Penso che Urbino sia la città più visitate delle Marche. Ricca di storia e fortune artistiche, è patria di due grandi artisti: Donato Bramante (1444-1514) e Raffaello Sanzio (1483-1520). Anche questa meravigliosa città ha la sua tradizione centenaria: la Casciotta d’Urbino (rigorosamente con la “s”). E’ un formaggio Dop, ad alta digeribilità dal sapore delicato che prende maggior consistenza nella maturazione.

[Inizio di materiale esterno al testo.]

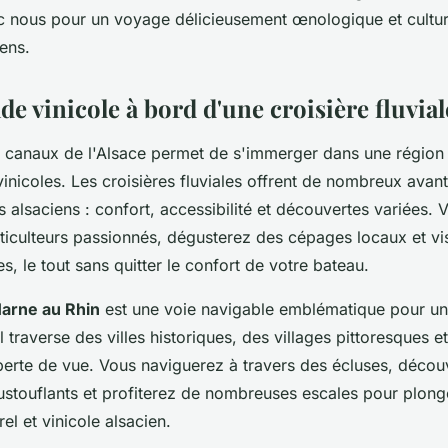
nous pour un voyage délicieusement œnologique et culture
ens.
e vinicole à bord d'une croisière fluvial
s canaux de l'Alsace permet de s'immerger dans une région r
 vinicoles. Les croisières fluviales offrent de nombreux avan
 alsaciens : confort, accessibilité et découvertes variées. V
ticulteurs passionnés, dégusterez des cépages locaux et vi
s, le tout sans quitter le confort de votre bateau.
Marne au Rhin
est une voie navigable emblématique pour u
 traverse des villes historiques, des villages pittoresques 
perte de vue. Vous naviguerez à travers des écluses, décou
touflants et profiterez de nombreuses escales pour plong
el et vinicole alsacien.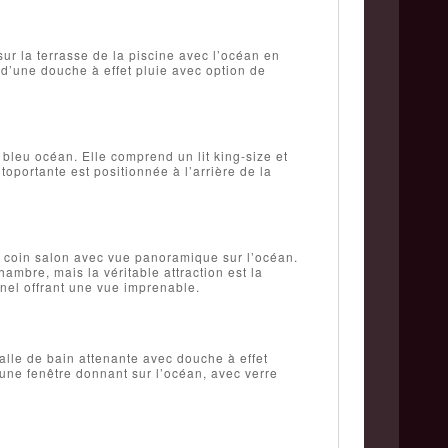
ur la terrasse de la piscine avec l’océan en
 d’une douche à effet pluie avec option de
 bleu océan. Elle comprend un lit king-size et
oportante est positionnée à l’arrière de la
un coin salon avec vue panoramique sur l’océan.
hambre, mais la véritable attraction est la
nel offrant une vue imprenable.
salle de bain attenante avec douche à effet
 une fenêtre donnant sur l’océan, avec verre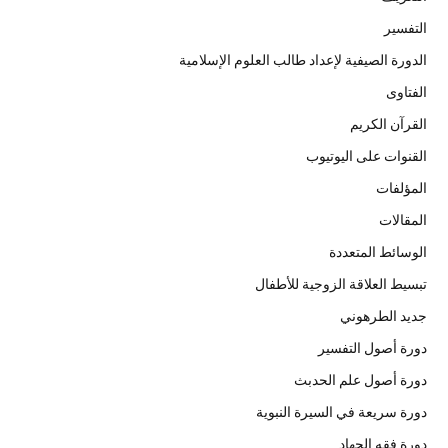
التفسير
الدورة الصيفية لإعداد طالب العلوم الإسلامية
الفتاوى
القرآن الكريم
القنوات على اليوتيوب
المؤلفات
المقالات
الوسائط المتعددة
تبسيط العلاقة الزوجية للأطفال
جديد الطرهوني
دورة أصول التفسير
دورة أصول علم الحدبث
دورة سريعة في السيرة النبوية
دورة فقه الجهاد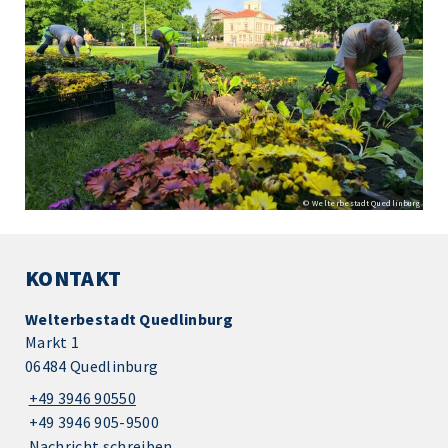
© Welterbestadt Quedlinburg
KONTAKT
Welterbestadt Quedlinburg
Markt 1
06484 Quedlinburg
+49 3946 90550
+49 3946 905-9500
Nachricht schreiben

Nella tradizione contadina la casciotta si abbina a pane casereccio, salame e prosciutto, a fette di polenta abbrustolita, oppure come ornamento ad una ricca insalata.

Nelle Marche non si lascia nulla al caso, tutto viene riproposto e festeggiato con infinite motivazioni: Festa di fine estate, Fiera del Tartufo, Festa del Vino, Festa del Grigliato e mangiato, Fiera Grande di Autunno, Festa dei sapori, visite al Museo della Carta e della Filigrana e chi più ne ha ne metta.

A Fabriano nel 2014 è stata ospitata una mostra di grande successo “Da Giotto a Gentile, pittura e scultura di Fabriano fra Due e Trecento” a cura di Vittorio Sgarbi. Una esposizione che ha coinvolto non solo la città, ma anche il territorio circostante tra visite di antiche abbazie, pievi, monasteri.

Fabriano è una delle poche città al mondo dove ancora oggi si fabbrica carta a mano con una lavorazione che richiama quella di 700 anni fa: la preziosa produzione pone in commercio fogli utilizzati per disegni e stampe d’arte, edizioni di pregio, diplomi di effetto. Marco Polo è stato uno dei primi a farci conoscere l’abilità dei cinesi a fabbricare la carta, a quei tempi fibra vegetale ricavata da paglia di tè o di riso, canne di bambù e stracci di canapa. Il procedimento di lavorazione era tenuto in gran segreto, ma col tempo dall’Asia Centrale si diffuse nell’area mediterranea. Importante tappa fu Fabriano dove i maestri cartai applicarono tecniche innovative che permisero di rendere resistente la carta nel tempo. Sul finire del 1200 questi artigiani usavano contraddistinguere le proprie produzioni con marchi di filigrana. Oggi le filigrane hanno raggiunto una tal perfezione da essere utilizzate per la produzione di carta valori.